Dr Levine speaks with ecancer at BCGS 2018 about low-grade serous carcinoma of the ovaries.

He highlights KRAS and BRAF mutations as markers of the disease, and targets for precision therapies.

Dr Levine also spoke with ecancer about immuno-oncology in SCCO, here.

This afternoon I’ll be talking about a low grade serous carcinoma of the ovary. This is a relatively uncommon type of ovarian cancer but certainly there are thousands of cases around the world. It’s very different than the most common type of ovarian cancer which is called high grade serous ovarian cancer. Low grade serous ovarian cancer is characterised by mutations in genes like KRAS and BRAF whereas high grade serous carcinoma has frequent, if not universal, mutations in TP53 which is not seen in low grade serous carcinoma. So the molecular genetics are very different and we can use that in making sure we’re making the correct diagnosis in cases where it can be tricky. It also could be used for therapeutic intervention in the future.

There is some evidence that BRAF mutations that can be targeted with BRAF inhibitors such as in melanoma and other cancers, there are some reports, although not overly common, but there are some reports of that working in low grade serous carcinoma.
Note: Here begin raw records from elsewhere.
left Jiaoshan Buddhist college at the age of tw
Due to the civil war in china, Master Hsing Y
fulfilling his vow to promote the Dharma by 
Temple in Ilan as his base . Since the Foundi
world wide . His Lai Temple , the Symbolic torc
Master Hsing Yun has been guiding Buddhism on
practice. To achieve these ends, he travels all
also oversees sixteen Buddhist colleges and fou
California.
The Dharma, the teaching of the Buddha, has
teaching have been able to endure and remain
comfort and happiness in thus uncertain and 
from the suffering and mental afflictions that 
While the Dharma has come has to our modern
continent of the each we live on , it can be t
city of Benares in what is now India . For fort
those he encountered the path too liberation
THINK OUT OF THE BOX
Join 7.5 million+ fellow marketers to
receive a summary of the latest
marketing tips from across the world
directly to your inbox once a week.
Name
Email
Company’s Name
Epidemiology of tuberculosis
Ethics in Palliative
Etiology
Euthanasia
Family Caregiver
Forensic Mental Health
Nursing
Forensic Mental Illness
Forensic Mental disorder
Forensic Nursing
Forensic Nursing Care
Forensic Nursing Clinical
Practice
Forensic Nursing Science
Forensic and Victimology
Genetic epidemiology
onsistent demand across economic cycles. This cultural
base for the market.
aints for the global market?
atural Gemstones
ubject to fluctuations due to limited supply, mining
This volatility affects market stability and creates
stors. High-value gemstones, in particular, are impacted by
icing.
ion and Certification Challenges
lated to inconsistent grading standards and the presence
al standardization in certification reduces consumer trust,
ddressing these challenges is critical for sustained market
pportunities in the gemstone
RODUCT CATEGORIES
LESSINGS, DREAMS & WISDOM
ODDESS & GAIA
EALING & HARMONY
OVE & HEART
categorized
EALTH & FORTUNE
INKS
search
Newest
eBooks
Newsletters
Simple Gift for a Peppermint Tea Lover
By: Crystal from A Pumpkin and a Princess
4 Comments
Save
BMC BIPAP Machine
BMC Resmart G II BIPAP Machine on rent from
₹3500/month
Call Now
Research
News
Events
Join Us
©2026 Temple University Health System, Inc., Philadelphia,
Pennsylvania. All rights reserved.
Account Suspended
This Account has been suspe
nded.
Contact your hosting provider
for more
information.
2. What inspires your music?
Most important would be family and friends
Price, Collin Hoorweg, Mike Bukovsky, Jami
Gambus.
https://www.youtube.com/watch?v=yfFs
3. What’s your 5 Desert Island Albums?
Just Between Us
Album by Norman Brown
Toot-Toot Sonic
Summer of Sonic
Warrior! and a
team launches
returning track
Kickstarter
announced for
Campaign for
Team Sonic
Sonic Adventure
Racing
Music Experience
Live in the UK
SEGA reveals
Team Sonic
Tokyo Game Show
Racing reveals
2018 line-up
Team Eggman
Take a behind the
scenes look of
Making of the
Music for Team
I’ll also be talking about other therapies that have been effective including anti-angiogenesis therapy with bevacizumab. Now there’s also some good data to suggest that a hormonal treatment can actually prevent the cancer from recurring.

What is your take home message?

The two take home messages would be that we can use genetics, both to correctly diagnose the cancer and also to open up therapeutic options. We have a lot of new therapeutic options for low grade serous carcinoma that did not exist ten years ago.